Côté logiciel, la chaîne s'est incroyablement simplifiée. Ollama ou LM Studio détectent le GPU externe comme n'importe quelle carte NVIDIA, sans configuration particulière : on installe le driver GeForce standard, on lance, le modèle s'offloade en VRAM. Pour Stable Diffusion, ComfyUI et Forge fonctionnent à l'identique. Le seul réglage qui compte est de vérifier que le nombre de couches offloadées correspond bien à votre VRAM, ce que ces outils font désormais automatiquement.
Un mot sur l'entraînement, pour être complet : l'eGPU convient à l'inférence et au fine-tuning léger type LoRA sur petits modèles. L'entraînement sérieux, lui, sature les transferts mémoire en continu et redonne toute son importance au goulot de l'interface. Pour ça, le cloud reste imbattable.
Trois scénarios vécus
Le développeur qui teste des agents locaux : ultrabook TB4, Core X Chroma, 4060 Ti 16 Go. Llama 3.1 8B répond de façon fluide et instantanée pour du RAG et de l'autocomplétion de code, un 14B reste confortable. Total 820 € environ, données jamais sorties de la machine.
Le créatif Stable Diffusion : même boîtier, 5070 Ti 16 Go. SDXL génère en quelques secondes par image, ControlNet et les LoRA tiennent en mémoire. L'ultrabook reste la machine de mobilité, le GPU attend au bureau.
Le possesseur de mini-PC OCuLink : AG01 + 4060 Ti 16 Go, environ 720 €. Le serveur IA familial le moins cher qu'on puisse construire, qui sert aussi de station de jeu 1440p le week-end. C'est le montage au meilleur ratio de tout cet article.
FAQ
Un eGPU est-il assez rapide pour faire tourner un LLM en local ?

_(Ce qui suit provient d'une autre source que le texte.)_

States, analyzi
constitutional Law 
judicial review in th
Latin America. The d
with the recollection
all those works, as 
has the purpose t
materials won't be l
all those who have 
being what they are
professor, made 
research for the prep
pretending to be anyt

Oui, et c'est même son meilleur cas d'usage. Une fois le modèle chargé en VRAM, l'inférence se déroule intégralement dans la carte : la perte liée au câble se limite à une fourchette de 3 à 8 % selon les mesures communautaires egpu.io, contre 15 à 25 % en jeu. La vitesse de génération dépend essentiellement de la carte installée dans le boîtier, pas de l'interface.
Combien de VRAM pour un LLM local ?
Retenez 6 Go pour les modèles 7-9B quantifiés, 10 Go pour du 14B, 16 Go et plus pour aborder les modèles 24-32B. En dessous de la VRAM requise, le modèle déborde en RAM système et les performances s'effondrent. C'est le critère d'achat numéro un, avant la puissance de calcul.
Peut-on utiliser une carte AMD pour l'IA locale en eGPU ?
Techniquement oui, llama.cpp et Ollama savent exploiter ROCm et Vulkan. En pratique, l'écosystème (ComfyUI, vLLM, la majorité des tutoriels et des builds précompilés) suppose CUDA, donc NVIDIA. Pour un setup IA sans friction, je ne recommande pas AMD aujourd'hui.
Stable Diffusion fonctionne-t-il bien via Thunderbolt ?
Très bien. La génération d'image se calcule entièrement dans la VRAM du GPU, le câble n'intervient qu'au chargement du modèle et à la récupération de l'image finale. Avec une carte à 12-16 Go de VRAM dans le boîtier, SDXL tourne à des vitesses proches d'une installation desktop.
Et sur Mac, l'IA locale en eGPU ?
Impossible sur les Mac Apple Silicon, qui ne supportent aucun GPU externe. Mais la mémoire unifiée des puces M compense autrement : un Mac avec 32 ou 48 Go de RAM charge des modèles que les GPU grand public ne peuvent pas accueillir. J'ai détaillé ce paradoxe dans notre article sur les alternatives à l'eGPU sur Mac.